# "Breaking Dawn"-Sensation: Teil 3 denkbar!



## Stefan102 (20 Jan. 2012)

​
Mit dem zweiten Teil von Breaking Dawn ist die Geschichte, die ein Millionenpublikum in ihren Bann gezogen hat, zu Ende erzählt. Zumindest, wenn man nach der Buchvorlage von Stephenie Meyer (38) geht. Doch ein leitender Mitarbeiter der Produktionsfirma Lionsgate Entertainment macht allen Fans Hoffnung.
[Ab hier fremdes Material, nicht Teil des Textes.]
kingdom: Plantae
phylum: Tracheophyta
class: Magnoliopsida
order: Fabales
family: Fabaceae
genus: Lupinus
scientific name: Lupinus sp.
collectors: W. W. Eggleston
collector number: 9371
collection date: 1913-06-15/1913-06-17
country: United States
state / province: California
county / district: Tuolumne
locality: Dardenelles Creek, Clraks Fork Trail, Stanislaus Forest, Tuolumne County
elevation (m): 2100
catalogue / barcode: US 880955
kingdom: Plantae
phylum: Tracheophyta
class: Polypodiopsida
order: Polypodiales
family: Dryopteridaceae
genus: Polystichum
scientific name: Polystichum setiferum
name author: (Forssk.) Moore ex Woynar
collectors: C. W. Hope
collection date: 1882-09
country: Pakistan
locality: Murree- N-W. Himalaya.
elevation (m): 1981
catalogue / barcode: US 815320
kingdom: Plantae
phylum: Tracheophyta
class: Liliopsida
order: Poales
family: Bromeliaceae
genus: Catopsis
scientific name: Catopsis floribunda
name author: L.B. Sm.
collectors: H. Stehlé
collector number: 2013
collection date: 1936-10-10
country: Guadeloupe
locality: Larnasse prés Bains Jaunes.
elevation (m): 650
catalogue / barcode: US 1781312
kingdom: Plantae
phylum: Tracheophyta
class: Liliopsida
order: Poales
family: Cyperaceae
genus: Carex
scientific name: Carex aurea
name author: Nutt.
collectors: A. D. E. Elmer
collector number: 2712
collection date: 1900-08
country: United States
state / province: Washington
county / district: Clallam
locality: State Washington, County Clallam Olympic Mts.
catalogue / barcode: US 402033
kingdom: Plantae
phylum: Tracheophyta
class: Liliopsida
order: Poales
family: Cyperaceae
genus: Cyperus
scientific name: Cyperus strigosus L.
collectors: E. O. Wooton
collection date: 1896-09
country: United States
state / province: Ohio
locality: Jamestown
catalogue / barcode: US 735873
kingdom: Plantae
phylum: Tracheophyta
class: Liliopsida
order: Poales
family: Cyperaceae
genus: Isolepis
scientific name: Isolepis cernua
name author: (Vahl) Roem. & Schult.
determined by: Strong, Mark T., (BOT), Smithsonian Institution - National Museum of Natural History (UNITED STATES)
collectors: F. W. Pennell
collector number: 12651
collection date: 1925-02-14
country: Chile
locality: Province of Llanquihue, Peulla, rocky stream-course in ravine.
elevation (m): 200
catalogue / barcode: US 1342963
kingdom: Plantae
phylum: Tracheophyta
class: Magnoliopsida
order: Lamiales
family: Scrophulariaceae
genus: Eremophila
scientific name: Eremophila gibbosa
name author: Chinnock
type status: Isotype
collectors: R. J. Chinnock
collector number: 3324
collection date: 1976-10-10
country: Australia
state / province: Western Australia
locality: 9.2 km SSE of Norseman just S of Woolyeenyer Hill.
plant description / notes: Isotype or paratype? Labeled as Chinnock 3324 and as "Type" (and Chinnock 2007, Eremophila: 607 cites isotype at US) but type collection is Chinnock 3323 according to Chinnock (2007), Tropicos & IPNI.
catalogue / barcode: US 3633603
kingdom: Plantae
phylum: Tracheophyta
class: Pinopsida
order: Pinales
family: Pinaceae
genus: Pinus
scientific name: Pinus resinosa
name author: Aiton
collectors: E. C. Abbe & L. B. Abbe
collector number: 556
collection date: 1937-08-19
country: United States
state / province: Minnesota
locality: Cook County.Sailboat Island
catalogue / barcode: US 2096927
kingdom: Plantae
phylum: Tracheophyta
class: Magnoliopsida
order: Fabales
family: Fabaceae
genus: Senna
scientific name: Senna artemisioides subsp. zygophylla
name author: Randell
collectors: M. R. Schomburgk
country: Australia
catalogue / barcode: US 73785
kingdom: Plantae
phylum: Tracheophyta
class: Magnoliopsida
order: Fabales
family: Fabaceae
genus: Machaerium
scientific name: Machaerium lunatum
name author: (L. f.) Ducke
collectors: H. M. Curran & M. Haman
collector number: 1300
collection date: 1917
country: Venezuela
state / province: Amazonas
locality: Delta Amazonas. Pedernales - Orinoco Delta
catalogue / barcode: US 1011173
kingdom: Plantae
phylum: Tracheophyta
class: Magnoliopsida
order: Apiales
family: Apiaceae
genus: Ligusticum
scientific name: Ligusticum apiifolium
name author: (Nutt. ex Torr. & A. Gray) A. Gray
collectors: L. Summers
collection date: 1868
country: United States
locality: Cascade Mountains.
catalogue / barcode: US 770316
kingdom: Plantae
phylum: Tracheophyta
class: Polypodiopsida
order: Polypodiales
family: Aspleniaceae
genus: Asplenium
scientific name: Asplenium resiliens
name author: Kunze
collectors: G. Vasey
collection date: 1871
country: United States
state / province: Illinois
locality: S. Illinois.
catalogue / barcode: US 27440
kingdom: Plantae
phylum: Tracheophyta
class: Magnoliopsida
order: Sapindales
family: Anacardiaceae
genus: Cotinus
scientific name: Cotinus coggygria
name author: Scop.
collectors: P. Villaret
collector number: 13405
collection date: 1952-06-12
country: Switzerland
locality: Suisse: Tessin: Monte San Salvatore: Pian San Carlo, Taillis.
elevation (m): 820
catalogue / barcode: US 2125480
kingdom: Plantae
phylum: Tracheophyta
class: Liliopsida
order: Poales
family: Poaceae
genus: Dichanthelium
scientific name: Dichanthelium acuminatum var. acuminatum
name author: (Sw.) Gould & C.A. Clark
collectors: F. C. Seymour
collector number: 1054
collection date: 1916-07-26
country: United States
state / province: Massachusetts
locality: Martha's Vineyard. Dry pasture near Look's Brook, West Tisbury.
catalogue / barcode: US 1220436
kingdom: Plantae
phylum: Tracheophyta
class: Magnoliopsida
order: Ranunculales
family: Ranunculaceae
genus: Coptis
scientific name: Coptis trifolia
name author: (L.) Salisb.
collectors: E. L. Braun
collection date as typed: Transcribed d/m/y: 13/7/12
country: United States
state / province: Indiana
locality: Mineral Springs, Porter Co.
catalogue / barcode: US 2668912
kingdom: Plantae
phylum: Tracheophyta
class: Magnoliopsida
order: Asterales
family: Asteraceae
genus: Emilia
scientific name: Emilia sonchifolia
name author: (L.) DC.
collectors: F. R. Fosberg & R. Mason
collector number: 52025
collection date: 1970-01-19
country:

„Ich rechne damit, dass der zweite Teil von 'Breaking Dawn' rund 700 Millionen Dollar einspielen wird. Ich kann mir kaum vorstellen, dass sich eine Fortsetzung nicht lohnt, wenn der Film so viel einbringt“, plaudert Jon Feltheimer im Interview mit der Los Angeles Times aus. Auf die Frage, ob es im Hinblick auf diese Aussage tatsächlich einen sechsten Blockbuster geben könnte, wollte er sich nicht klar äußern. Die Antwort lautete lediglich: „Ich hoffe es sehr!“ Damit dürfte er allen „Twilight“-Anhängern aus der Seele sprechen.

Doch wie realistisch ist die Aussicht auf eine Kino-Fortsetzung der Saga? Immerhin gibt es das Leinwandspektakel jetzt sogar schon als Musical. Aus Sicht der Autorin war die Story um Bella und Edward aber keinen Roman mehr wert. Ein Film könnte sich beispielsweise auf den Nachwuchs der bisherigen Helden konzentrieren. Auch eine TV-Version wäre Spekulationen zufolge möglich. Angeblich wird bei Lionsgate hinter verschlossenen Türen über eine Fernsehserie nachgedacht. Ob oder wie es konkret weitergeht, ist zum bisherigen Zeitpunkt leider nicht klar.
(Quelle: promiflash)


----------



## JKofSpades (15 Dez. 2012)

Ihave to admit..one of the best series I have ever seen..and Im a big dude lol


----------